▸ **RECORDS TO USE**
——————

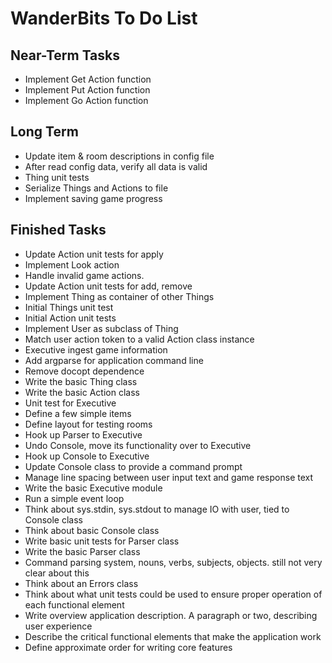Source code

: 
WanderBits To Do List
=====================

Near-Term Tasks
---------------
- Implement Get Action function
- Implement Put Action function
- Implement Go Action function


Long Term
---------
- Update item & room descriptions in config file
- After read config data, verify all data is valid
- Thing unit tests
- Serialize Things and Actions to file
- Implement saving game progress


Finished Tasks
--------------
- Update Action unit tests for apply
- Implement Look action
- Handle invalid game actions.
- Update Action unit tests for add, remove
- Implement Thing as container of other Things
- Initial Things unit test
- Initial Action unit tests
- Implement User as subclass of Thing
- Match user action token to a valid Action class instance
- Executive ingest game information
- Add argparse for application command line
- Remove docopt dependence
- Write the basic Thing class
- Write the basic Action class
- Unit test for Executive
- Define a few simple items
- Define layout for testing rooms
- Hook up Parser to Executive
- Undo Console, move its functionality over to Executive
- Hook up Console to Executive
- Update Console class to provide a command prompt
- Manage line spacing between user input text and game response text
- Write the basic Executive module
- Run a simple event loop
- Think about sys.stdin, sys.stdout to manage IO with user, tied to Console class
- Think about basic Console class
- Write basic unit tests for Parser class
- Write the basic Parser class
- Command parsing system, nouns, verbs, subjects, objects.  still not very clear about this
- Think about an Errors class
- Think about what unit tests could be used to ensure proper operation of each functional element
- Write overview application description.  A paragraph or two, describing user experience
- Describe the critical functional elements that make the application work
- Define approximate order for writing core features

——————

Reproduce the lines above verbatim, from "Source code" through "Define approximate order for writing core features", and leave out the pictures.

Source code

: 
WanderBits To Do List
=====================

Near-Term Tasks
---------------
- Implement Get Action function
- Implement Put Action function
- Implement Go Action function


Long Term
---------
- Update item & room descriptions in config file
- After read config data, verify all data is valid
- Thing unit tests
- Serialize Things and Actions to file
- Implement saving game progress


Finished Tasks
--------------
- Update Action unit tests for apply
- Implement Look action
- Handle invalid game actions.
- Update Action unit tests for add, remove
- Implement Thing as container of other Things
- Initial Things unit test
- Initial Action unit tests
- Implement User as subclass of Thing
- Match user action token to a valid Action class instance
- Executive ingest game information
- Add argparse for application command line
- Remove docopt dependence
- Write the basic Thing class
- Write the basic Action class
- Unit test for Executive
- Define a few simple items
- Define layout for testing rooms
- Hook up Parser to Executive
- Undo Console, move its functionality over to Executive
- Hook up Console to Executive
- Update Console class to provide a command prompt
- Manage line spacing between user input text and game response text
- Write the basic Executive module
- Run a simple event loop
- Think about sys.stdin, sys.stdout to manage IO with user, tied to Console class
- Think about basic Console class
- Write basic unit tests for Parser class
- Write the basic Parser class
- Command parsing system, nouns, verbs, subjects, objects.  still not very clear about this
- Think about an Errors class
- Think about what unit tests could be used to ensure proper operation of each functional element
- Write overview application description.  A paragraph or two, describing user experience
- Describe the critical functional elements that make the application work
- Define approximate order for writing core features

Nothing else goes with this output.